The present invention relates to oversampling digital acquisition systems, and more particularly to calibration of the oversampling digital acquisition systems using a calibration signal having random edges relative to a sample clock.
In a digital acquisition system oversampling often is used to increase sample resolution. It is common to use a periodically clocked flip-flop to sample a digital signal, i.e., a bi-level signal where one level represents a logical “1” and the other level represents a logical “0”. The resolution of this approach is limited by a maximum clock rate specified for the flip-flop. Oversampling overcomes this limitation by using multiple flip-flops to sample the digital signal in parallel. The clock input for each flip-flop is delayed by some fraction of the sample clock period to provide a range of sample points between sample clock edges. For example a clock period of 4.0 nanoseconds may be oversampled by eight flip-flops, with the sample clock being delayed by differing amounts—0.0 ns, 0.5 ns, 1.0 ns, . . . , 3.5 ns respectively—to produce an effective sample resolution of 500 picoseconds. The resolution of the oversampling system depends on the characteristics of the flip-flop, the number of flip-flops, the sample clock period and the accuracy of the individual clock delays.
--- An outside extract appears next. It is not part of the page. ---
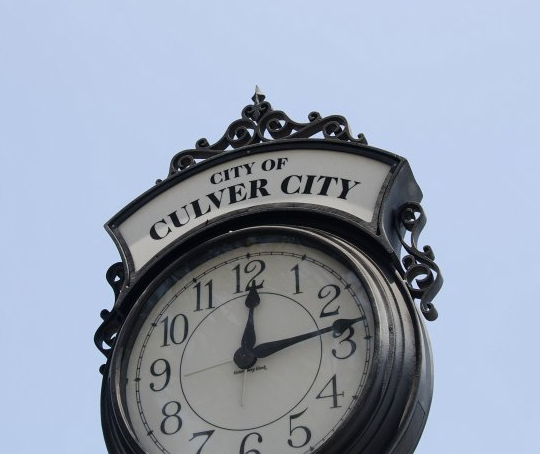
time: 12:13
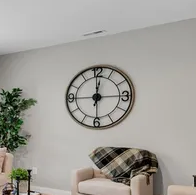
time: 12:14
The sample clock delay accuracy for each flip-flop is critical to sampling resolution improvement. The accuracy of these delays may be improved by including adjustable offset delays that are calibrated to minimize timing errors. This may be accomplished by sampling a calibration signal that has a period slightly longer or shorter than the sample clock period—4.01 ns or 3.99 ns relative to a 4.0 ns sample clock period. During each sample clock period the calibration signal precesses relative to the sample clock by the difference between the periods. The time difference between two oversampling points may then be calculated as the number of clock periods between transitions in the sample flip-flops multiplied by the rate of precession. This approach produces resolution on the order of picoseconds using crystal frequency references. However this approach is very sensitive to noise. Noise smears the transition of the calibration signal across many sample periods. System noise contributes two errors to actual data sampling: (i) it reduces the resolution of the sample flip-flops; and (ii) it compromises the resolution of the oversampling calibration.
What is desired is a method for calibrating an oversampling digital acquisition system that is not affected by random system noise to assure more accurate sampling time resolution.